若在往時,陳沐也該生出敬意來,然而他的境界提升了之后,陳殿標這樣的水準,他竟沒有半點仰視了!
陳沐雖然也有自信,但呂勝無已經走到他的前頭來!
陳沐很清楚老道士的脾氣,他既然已經出面,陳殿標敢動手,就是對他的挑釁,呂勝無又豈能再讓其他人來接手!
也不消多言,呂勝無快走兩步,緩緩伸出手去,陳殿標倏然停步,要拿呂勝無手腕,兩人噗噗短打,下身卻是不挪半步,不是推手,卻有點像猜拳!
“不尊長者,該吃點教訓!”
呂勝無還有余力開口,此言一出,他已經扭住了陳殿標的手腕,后者也是心頭大駭,臉色變得煞白如紙!
肥仔二早已看出高下,此時趕忙開口道:“手下留情!”
然而呂勝無又豈會跟你講留情,你們一而再再而三挑釁而不知進退,呂勝無早已忍耐到了極點!
“喀嚓!”
呂勝無的手法干脆果斷,陳殿標發出一聲悶哼來,左手已經抬不起來,膝蓋又被呂勝無踢了一腳,整個人倒退回來,若不是小肥仔扶住,怕是當場倒地!
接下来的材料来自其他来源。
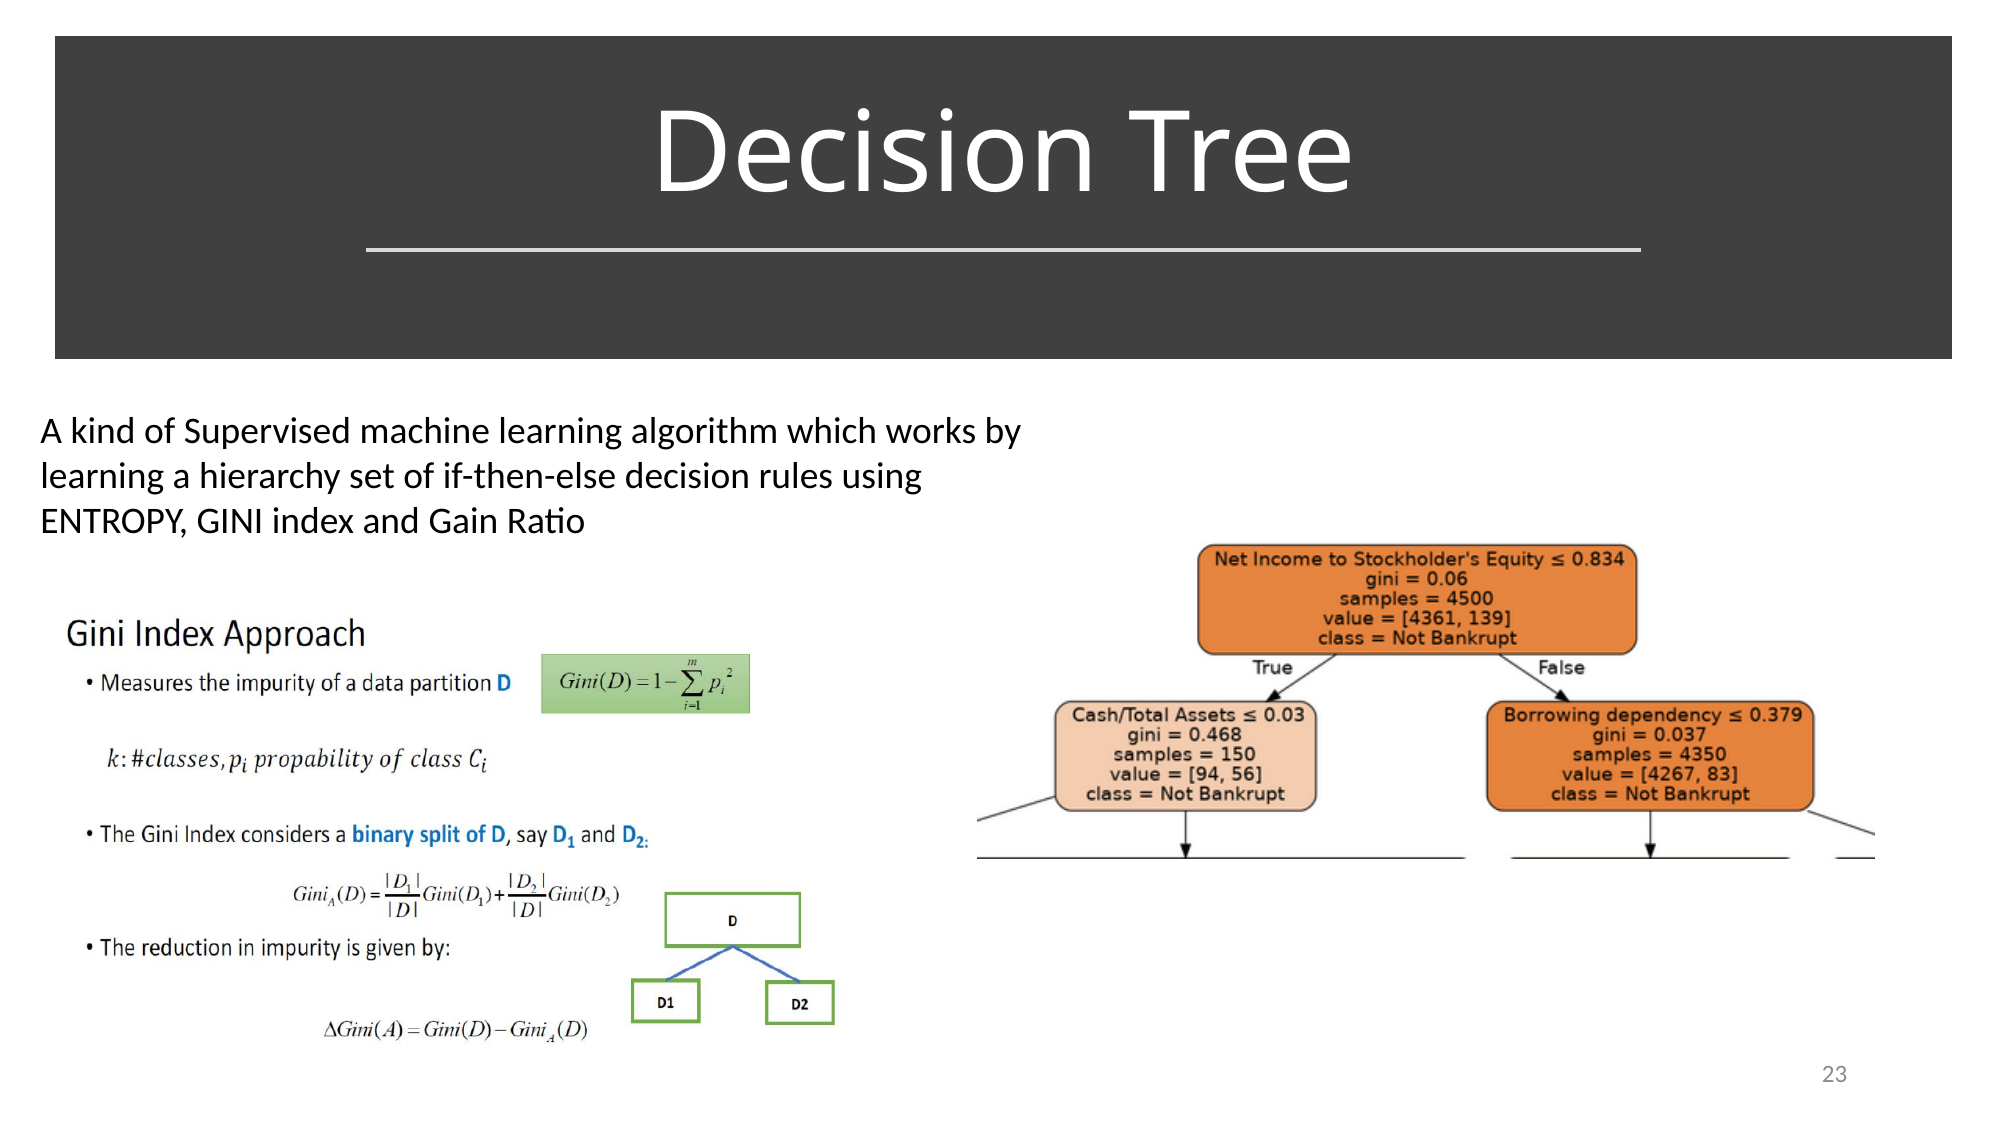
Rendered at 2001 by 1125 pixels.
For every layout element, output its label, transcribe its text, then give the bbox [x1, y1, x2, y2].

“你到底是甚么人!”陳殿標也意識到情況不對,滿臉的驚駭,已經顧不得手上的傷了。
呂勝無卻沒有停手的意思,眸光轉向了小肥仔,冷冷道:“你是第一個不問是非,只是要護短的,第二個收拾的,就是你了!”
如此說著,呂勝無便繼續往前走,那小肥仔也是臉色大變,下意識往后退。
正當此時,伍銓薈竟偷偷從后腰摸出一支短銃來!
陳沐一直關注著場上變化,擔心自家師父收不住手,沒想到卻見得這等陰險下三濫的事情!
他甩開了紅蓮,快步上前,一把扣住伍銓薈的手,一拉一推,肩頭一撞,便將后者撞飛了出去!
“簡直就是武人的羞恥!”
伍銓薈的舉動也是引發了公憤,因為武者,尤其是傳統武者,對火器素來不屑,認為火器會讓武術走向衰亡,所以不用火器,是武人的共識。
伍銓薈的功夫不行,沒想到心思卻狠辣,竟還想用火槍來偷襲!
陳沐對火槍可不陌生,將火槍奪過來之后,反手便瞄準了伍銓薈,而呂勝無已經欺到身前,再度出手,如神龍探海一般,抓向了小肥仔!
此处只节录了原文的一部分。